With these principles in mind, we review the judge's decision to overturn the prosecutor's rejection of defendant from PTI.
Like the prosecutor in Moraes-Pena, supra, 386 N.J. Super. at 571, the prosecutor's rejection of R.R.'s application for PTI was predicated on specific enumerated statutory factors and considerations identified in the Guidelines and applicable to the facts of his case. The prosecutor considered every factor, including mitigating factors, and did not categorically exclude assault by auto offenses from PTI. Unlike Caliguiri I, supra, 305 N.J. Super. at 17, the prosecutor considered the Guidelines and enumerated statutory factors to come to the conclusion R.R. was not suitable for PTI. Exceeding mere policy considerations underlying the veto in Caliguiri I, the prosecutor considered relevant and rational evidence in the record. See Moraes-Pena, supra, 386 N.J. Super. at 574 (citing Ridgway, supra, 208 N.J. Super. at 127 (explaining that a prosecutor may assume guilt and consider facts established by the evidence)). In accordance with Ridgway, the prosecutor assumed guilt and based his rejection on evidence found in police reports, accident reconstruction reports, and B.P.'s hospital records. Supra, 208 N.J. Super. at 127.
Moreover, the prosecutor considered R.R. as an individual, including his age and his failure to inquire about the victim. The prosecutor also noted those mitigating factors weighing in favor of diversion, including R.R.'s lack of anti-social behavior pattern, his lack of "remarkable" criminal record, his lack of history of violence towards others, and his non-involvement with organized crime, other crimes, or other co-defendants. The prosecutor's analysis comprehensively considered all facts in determining that R.R. was not suitable for PTI. Although he minimally commented on the extent to which R.R. would be amenable to rehabilitation, the prosecutor did consider the absence of substance abuse problems and the isolated nature of this violent conduct.
In his analysis of the prosecutor's veto letter, the motion judge characterized as erroneous the prosecutor's assertion that R.R.'s act of applying for PTI constituted a lack of remorse. Although we agree with the motion judge that consideration of an offender's application for PTI does not, in and of itself, demonstrate lack of remorse, that reason was only one among several expressed by the prosecutor demonstrating R.R.'s lack of remorse.

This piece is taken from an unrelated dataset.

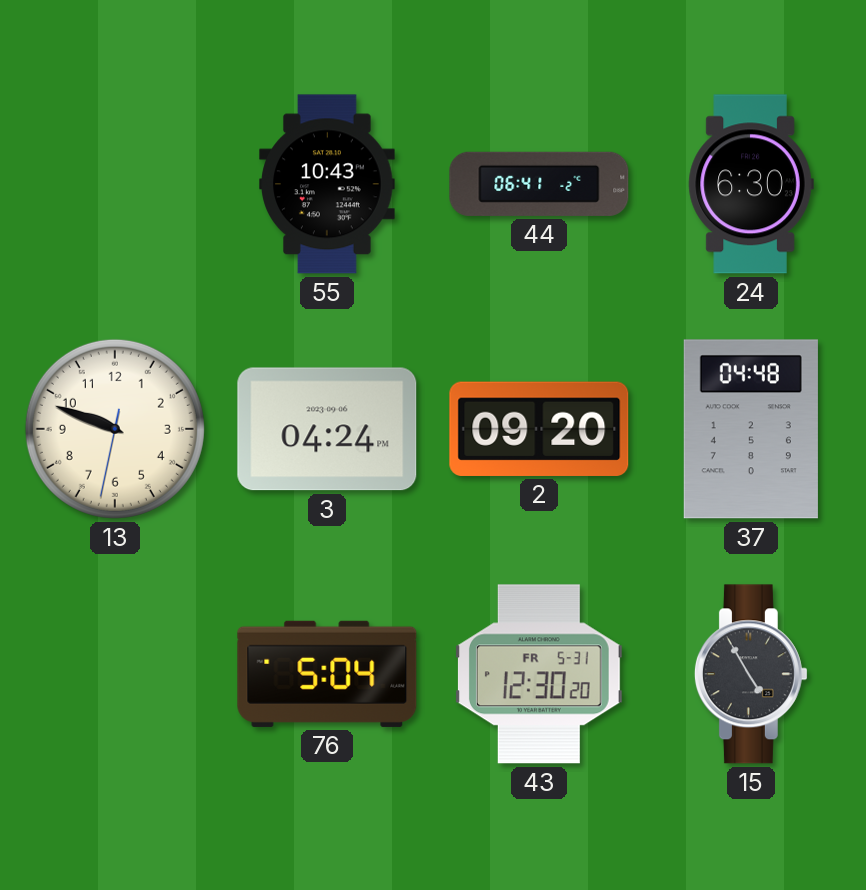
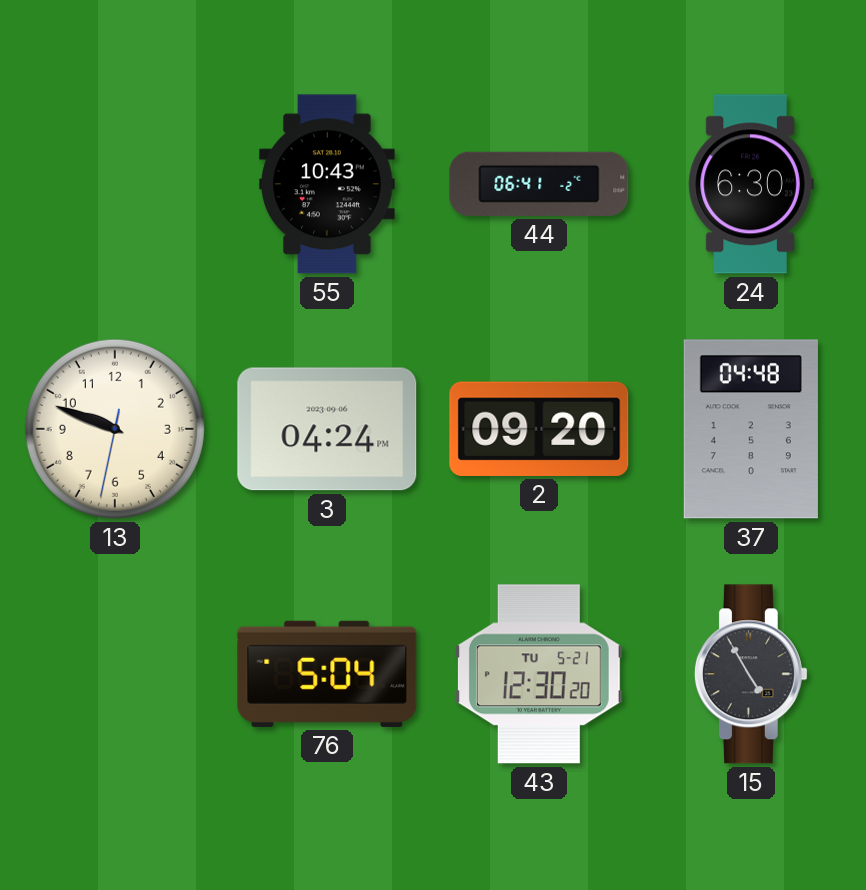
43 date: FR 5-31 -> TU 5-21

Given the completeness of the analysis of the Guidelines and applicable statutory factors in the prosecutor's veto letter, R.R. has not clearly and convincingly established that the prosecutor's refusal to sanction admission into the program was based on a patent and gross abuse of discretion. Further, we cannot say that it was "'arbitrary, irrational or otherwise an abuse of discretion' for the prosecutor to have assigned as much weight to the gravity of the offense as [he] apparently did in this case." Wallace, supra, 146 N.J. at 589.
The order admitting R.R. into PTI is reversed, and the matter is reversed and remanded for further proceedings consistent with this opinion.